Boil channa dal in a cooker with chat masala, salt and red chili powder.
When the dal gets cooked, pour them onto prepared rice. Mix well.
Garnish with coriander leaves, green chilies, boiled dal and serve hot.

Sprouted moong-moth pulao
Ingredients:

1 cup basmati rice, 1 cup sprouted channa, moong, moth, 1 bunch of coriander leaves, 2 green chilies, ½ inch ginger piece, 1 tomato, 1 tsp lemon juice, 1 ½ tsp salt, ½ tsp red chili powder, 1 onion, 1 tsp white til, ½ tsp khus-khus, 2 tbsp butter, 1 tsp oil

Method:
Boil the water and cook rice in it.
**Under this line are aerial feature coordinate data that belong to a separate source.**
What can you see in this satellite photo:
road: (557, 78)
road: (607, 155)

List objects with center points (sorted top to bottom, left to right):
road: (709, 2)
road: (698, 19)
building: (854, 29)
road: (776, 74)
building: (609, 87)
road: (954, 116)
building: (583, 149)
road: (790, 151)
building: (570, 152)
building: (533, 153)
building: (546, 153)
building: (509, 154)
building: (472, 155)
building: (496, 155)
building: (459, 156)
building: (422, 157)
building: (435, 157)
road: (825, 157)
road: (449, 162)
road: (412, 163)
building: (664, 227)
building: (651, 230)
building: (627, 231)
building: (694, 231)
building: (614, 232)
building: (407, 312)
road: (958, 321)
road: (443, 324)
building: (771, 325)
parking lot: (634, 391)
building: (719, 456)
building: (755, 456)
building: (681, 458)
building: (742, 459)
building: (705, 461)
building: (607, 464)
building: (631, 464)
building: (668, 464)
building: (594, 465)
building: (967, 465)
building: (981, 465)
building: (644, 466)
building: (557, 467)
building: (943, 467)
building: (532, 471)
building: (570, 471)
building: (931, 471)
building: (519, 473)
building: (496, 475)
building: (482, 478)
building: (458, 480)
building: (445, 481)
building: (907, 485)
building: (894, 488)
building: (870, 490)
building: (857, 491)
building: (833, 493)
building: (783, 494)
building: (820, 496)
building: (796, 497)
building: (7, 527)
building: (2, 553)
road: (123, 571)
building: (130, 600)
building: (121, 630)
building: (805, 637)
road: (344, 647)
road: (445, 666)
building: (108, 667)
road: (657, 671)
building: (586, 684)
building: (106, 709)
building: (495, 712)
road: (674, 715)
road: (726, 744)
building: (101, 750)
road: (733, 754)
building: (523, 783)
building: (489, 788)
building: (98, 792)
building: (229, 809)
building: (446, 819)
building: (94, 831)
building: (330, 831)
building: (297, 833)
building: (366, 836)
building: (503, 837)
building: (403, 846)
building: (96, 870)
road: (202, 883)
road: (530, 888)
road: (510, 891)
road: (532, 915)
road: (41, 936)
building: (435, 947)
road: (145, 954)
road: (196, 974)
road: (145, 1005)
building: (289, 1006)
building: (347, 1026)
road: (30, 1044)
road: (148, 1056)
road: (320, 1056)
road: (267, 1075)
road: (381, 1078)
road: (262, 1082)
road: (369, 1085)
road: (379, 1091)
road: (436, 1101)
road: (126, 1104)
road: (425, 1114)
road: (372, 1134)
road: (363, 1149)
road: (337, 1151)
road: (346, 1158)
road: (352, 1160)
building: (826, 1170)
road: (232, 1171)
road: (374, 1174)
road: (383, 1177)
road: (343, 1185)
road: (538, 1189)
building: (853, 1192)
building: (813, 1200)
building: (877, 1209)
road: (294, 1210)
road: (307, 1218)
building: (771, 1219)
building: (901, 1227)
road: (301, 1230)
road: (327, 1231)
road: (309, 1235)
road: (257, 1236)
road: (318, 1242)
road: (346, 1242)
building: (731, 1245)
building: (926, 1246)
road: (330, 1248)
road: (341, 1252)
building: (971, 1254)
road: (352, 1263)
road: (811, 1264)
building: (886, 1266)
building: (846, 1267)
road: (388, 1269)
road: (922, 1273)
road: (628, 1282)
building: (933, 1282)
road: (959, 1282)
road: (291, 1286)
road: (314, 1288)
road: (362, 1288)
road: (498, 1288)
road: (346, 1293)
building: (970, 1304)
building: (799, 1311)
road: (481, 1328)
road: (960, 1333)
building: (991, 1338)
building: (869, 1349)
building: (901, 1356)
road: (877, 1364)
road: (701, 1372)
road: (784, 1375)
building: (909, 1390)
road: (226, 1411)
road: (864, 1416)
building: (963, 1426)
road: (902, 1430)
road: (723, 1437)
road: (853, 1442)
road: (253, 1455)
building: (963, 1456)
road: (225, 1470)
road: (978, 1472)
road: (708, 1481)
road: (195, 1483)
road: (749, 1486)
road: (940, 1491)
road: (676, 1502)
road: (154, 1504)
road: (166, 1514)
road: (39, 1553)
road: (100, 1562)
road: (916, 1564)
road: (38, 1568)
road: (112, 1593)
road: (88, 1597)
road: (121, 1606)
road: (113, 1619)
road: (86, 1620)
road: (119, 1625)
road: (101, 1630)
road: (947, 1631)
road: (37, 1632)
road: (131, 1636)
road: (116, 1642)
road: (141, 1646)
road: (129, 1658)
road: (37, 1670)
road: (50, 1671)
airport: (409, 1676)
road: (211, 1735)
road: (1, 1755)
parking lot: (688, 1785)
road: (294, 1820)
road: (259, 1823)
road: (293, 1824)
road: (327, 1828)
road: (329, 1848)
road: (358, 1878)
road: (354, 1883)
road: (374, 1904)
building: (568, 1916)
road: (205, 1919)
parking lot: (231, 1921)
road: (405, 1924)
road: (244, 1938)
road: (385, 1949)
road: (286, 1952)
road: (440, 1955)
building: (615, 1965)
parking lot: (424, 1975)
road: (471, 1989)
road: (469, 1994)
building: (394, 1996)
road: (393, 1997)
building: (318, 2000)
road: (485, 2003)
When it gets cooked nicely, sieve water. When your rice was cooking, make sure you add ½ tsp salt and ½ tsp lemon juice to it.
Prepare nice chutney of coriander leaves, onion, tomato, ginger, khus-khus, green chilies, lemon juice, red chilies and ½ tsp salt in a blender.

Sauté the sprouted dals in a pan for 2-3 minutes. Add remaining salt and red chili powder to them.
Grease the butter in an empty vessel from all sides. Pour a layer of rice in the bottom, then add layer of sprouted dal over it. Again place a layer of rice on them. Now place a layer of chutney. Sprinkle til on this layer. Place a top layer of rice. Pour some melted butter on it. Cook this on a low flame for 15 minutes.
Serve hot after garnishing with coriander leaves ad tomato slices.